In the nine years between the end of World War II and the big bang of rock 'n' roll, the Austin music scene was dominated by Western Swing and country bands with such names as Jesse James and All the Boys, Jimmy Heap and the Melody Masters, Doug and the Falstaff Swing Boys, Grouchy and His Texas Pioneers, Leon Hawkins and His Buckaroos, Hub Sutter and the Galvestonians, and Buck Roberts and the Rhythmaires.

But Dolores and the Blue Bonnet Boys stood out because it was that rare country band led by a woman who wasn't the main vocalist. Far from a novelty, Dolores Fariss wrote songs, chose outside material, played piano and ruled her group of talented musicians like Bob Wills in a skirt.

"My mother ran the band like a business," says son Don Fariss, 70. "Dad (drummer Lee Fariss) pretty much went along with whatever she said when it came to the group." Rule No. 1 was no drinking before or during a set. And Dolores Fariss was also clear that she didn't like her musicians showing off. Although she had a Hammond solovox piano attachment, which produced a shrill, single-note organ sound, Dolores used it mainly to emulate the clarinet notes during the band's polka numbers. (The most famous recorded use of a solovox is on "Sugar Shack" by Jimmy Gilmer and the Fireballs.)

"Mother knew the way to stay popular was to keep the crowd dancing," says Don Fariss, "and people loved to dance to polkas." The majority of the group's repertoire was country hits, though Dolores Fariss penned a local hit of her own with "The Austin Waltz."

"Dolores was very commercial-minded, and she called the shots as to what we played," says the band's fiddler, Bill Dessens, who joined the Blue Bonnet Boys in 1949 while still in college at Southwest Texas State in San Marcos. "Her motto was 'Keep it simple, boys.' She'd say that whenever me and (twin fiddler) Joe Castle would take off on a crazy course.
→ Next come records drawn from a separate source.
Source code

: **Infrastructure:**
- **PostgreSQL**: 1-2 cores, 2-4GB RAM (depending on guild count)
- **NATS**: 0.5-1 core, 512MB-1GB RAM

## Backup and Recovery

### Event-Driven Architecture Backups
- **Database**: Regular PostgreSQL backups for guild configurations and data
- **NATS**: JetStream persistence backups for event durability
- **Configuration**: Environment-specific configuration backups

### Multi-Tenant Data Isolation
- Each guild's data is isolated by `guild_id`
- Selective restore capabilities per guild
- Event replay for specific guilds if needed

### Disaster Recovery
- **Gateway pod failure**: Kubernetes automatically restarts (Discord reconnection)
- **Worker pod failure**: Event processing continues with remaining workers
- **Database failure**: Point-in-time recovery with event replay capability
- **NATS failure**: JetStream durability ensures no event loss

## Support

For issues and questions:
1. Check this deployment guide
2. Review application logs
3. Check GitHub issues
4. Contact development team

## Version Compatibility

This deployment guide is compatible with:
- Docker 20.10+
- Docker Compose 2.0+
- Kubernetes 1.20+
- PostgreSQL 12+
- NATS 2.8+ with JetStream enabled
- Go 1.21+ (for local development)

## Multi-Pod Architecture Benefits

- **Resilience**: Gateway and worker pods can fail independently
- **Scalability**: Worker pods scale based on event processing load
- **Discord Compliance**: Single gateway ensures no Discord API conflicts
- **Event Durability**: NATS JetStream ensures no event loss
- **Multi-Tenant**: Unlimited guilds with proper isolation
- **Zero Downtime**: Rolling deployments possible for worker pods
We used to get together in the basement of Joe's church and learn songs like 'Stompin' at the Savoy,' but Dolores didn't care for that hokum (jazz)." She insisted the band give the crowd what they wanted, which made the band extremely hireable — not only in the clubs but on the more lucrative campus and West Austin private party scene.
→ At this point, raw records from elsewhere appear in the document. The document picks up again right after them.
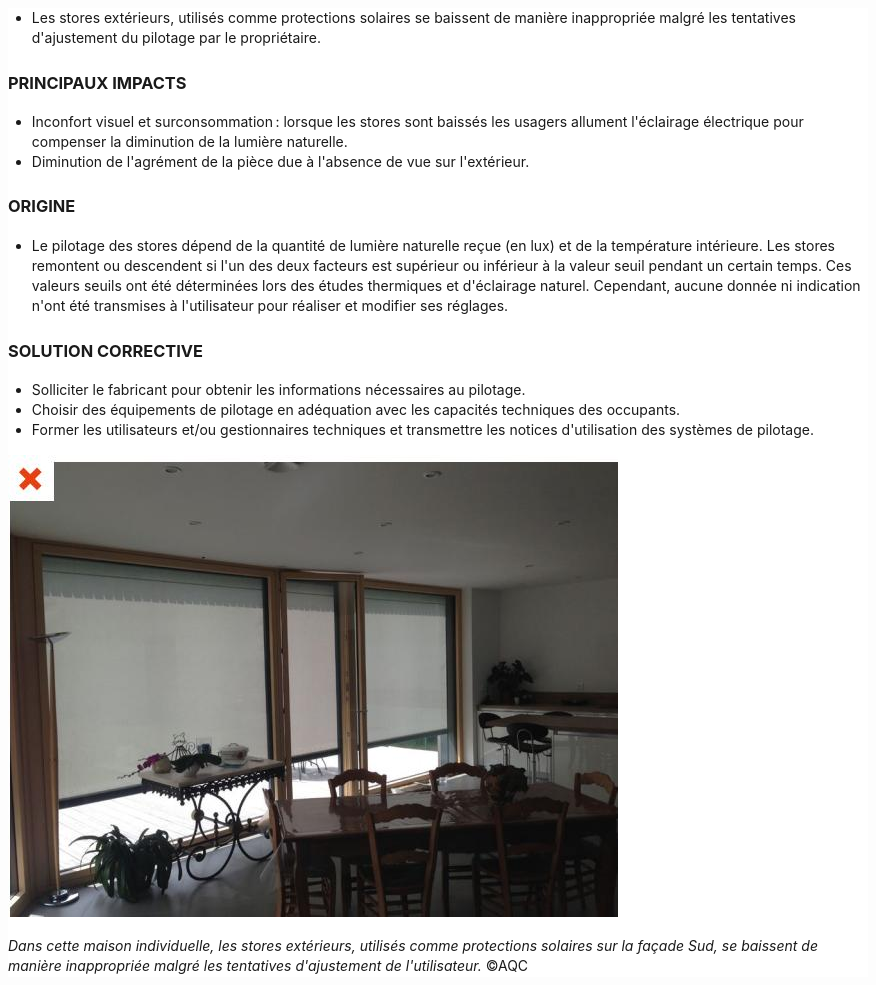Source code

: - Les stores extérieurs, utilisés comme protections solaires se baissent de manière inappropriée malgré les tentatives d'ajustement du pilotage par le propriétaire.
### **PRINCIPAUX IMPACTS**

- Inconfort visuel et surconsommation : lorsque les stores sont baissés les usagers allument l'éclairage électrique pour compenser la diminution de la lumière naturelle.
- Diminution de l'agrément de la pièce due à l'absence de vue sur l'extérieur.

### **ORIGINE**

- Le pilotage des stores dépend de la quantité de lumière naturelle reçue (en lux) et de la température intérieure. Les stores remontent ou descendent si l'un des deux facteurs est supérieur ou inférieur à la valeur seuil pendant un certain temps.
Ces valeurs seuils ont été déterminées lors des études thermiques et d'éclairage naturel. Cependant, aucune donnée ni indication n'ont été transmises à l'utilisateur pour réaliser et modifier ses réglages.

### **SOLUTION CORRECTIVE**

- Solliciter le fabricant pour obtenir les informations nécessaires au pilotage.
- Choisir des équipements de pilotage en adéquation avec les capacités techniques des occupants.
- Former les utilisateurs et/ou gestionnaires techniques et transmettre les notices d'utilisation des systèmes de pilotage.

![](<images/Ambiance lumineuse -12 enseignements à connaître/_page_20_Picture_15.jpeg>)

*Dans cette maison individuelle, les stores extérieurs, utilisés comme protections solaires sur la façade Sud, se baissent de manière inappropriée malgré les tentatives d'ajustement de l'utilisateur.* ©AQC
Steel guitarist Jimmy Grabowske says "it was never an issue" to take orders from a woman because "Dolores knew what she was doing when it came to the band. She was such a wonderful person and such a talented piano player."

Rather than tour the dancehalls, honky-tonks and VFW halls all over Texas, Oklahoma and Louisiana, Dolores and the Blue Bonnet Boys rarely ventured outside Austin, where they played every Wednesday, Friday and Saturday at the Skyline Club on far North Lamar Boulevard (at the corner of what is now Braker Lane) in the early '50s. The group also played Dessau Hall twice a month and the Buckholts SPJST Lodge in Milam County about four times a year.
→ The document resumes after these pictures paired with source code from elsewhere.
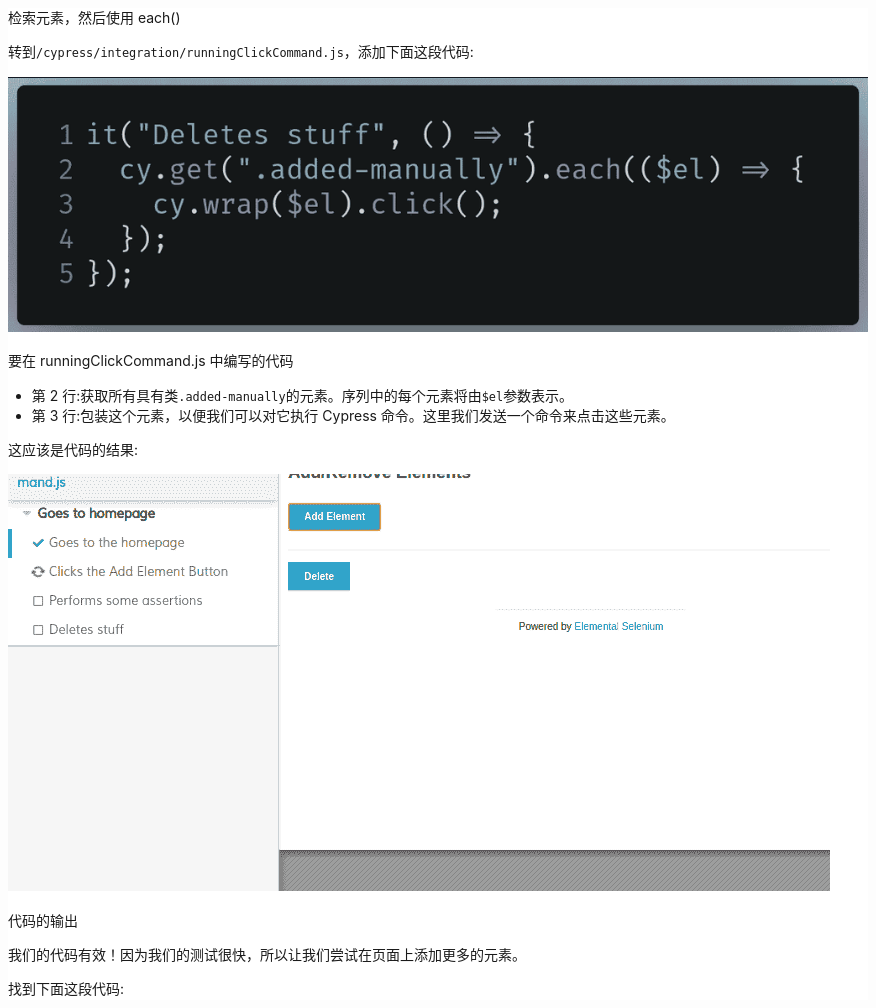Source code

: 检索元素，然后使用 each()

转到`/cypress/integration/runningClickCommand.js`，添加下面这段代码:

![](img/3742da2812b238656155f9ceba9cd834.png)

要在 runningClickCommand.js 中编写的代码

*   第 2 行:获取所有具有类`.added-manually`的元素。序列中的每个元素将由`$el`参数表示。
*   第 3 行:包装这个元素，以便我们可以对它执行 Cypress 命令。这里我们发送一个命令来点击这些元素。

这应该是代码的结果:

![](img/7326befddf1b2f0640020f55abe11fc3.png)

代码的输出

我们的代码有效！因为我们的测试很快，所以让我们尝试在页面上添加更多的元素。

找到下面这段代码:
The Skyline gigs included the Wednesday "Spot Dance," which was like musical chairs on the dance floor. When the music stopped, those who were not on one of the large white dots on the floor had to drop out.

The group publicized its shows by playing live on KVET (AM 1300), which signed on the air Oct. 1, 1946. Before KVET, there were two stations in town — the Lady Bird Johnson-owned KTBC (AM 590), a CBS affiliate, and KNOW, headquartered in Norwood Tower. Lyndon Johnson, then a rookie U.S. congressman, encouraged several of his closest associates, including future Texas Gov. John Connally and future U.S. Rep. Jake Pickle, to pool their resources and launch a third station, before NBC could enter the market. Better that competitors be friends than enemies. Because the new station owners were veterans of World War II, they went with the KVET call letters.

The Blue Bonnet Boys and the other big country band in town, Jesse James and All the Boys, were friendly competitors, often sharing and trading members. Blue Bonnet Boy guitarist Claude Hallmark even co-wrote "Darlin', I Don't Understand," with James, who had a regional hit with it.

Grabowske played with both groups, leaving Jesse James for Dolores in 1953, after six years on the road. "Jesse James (was) popular all over the state, but the traveling would kill you," says Grabowske.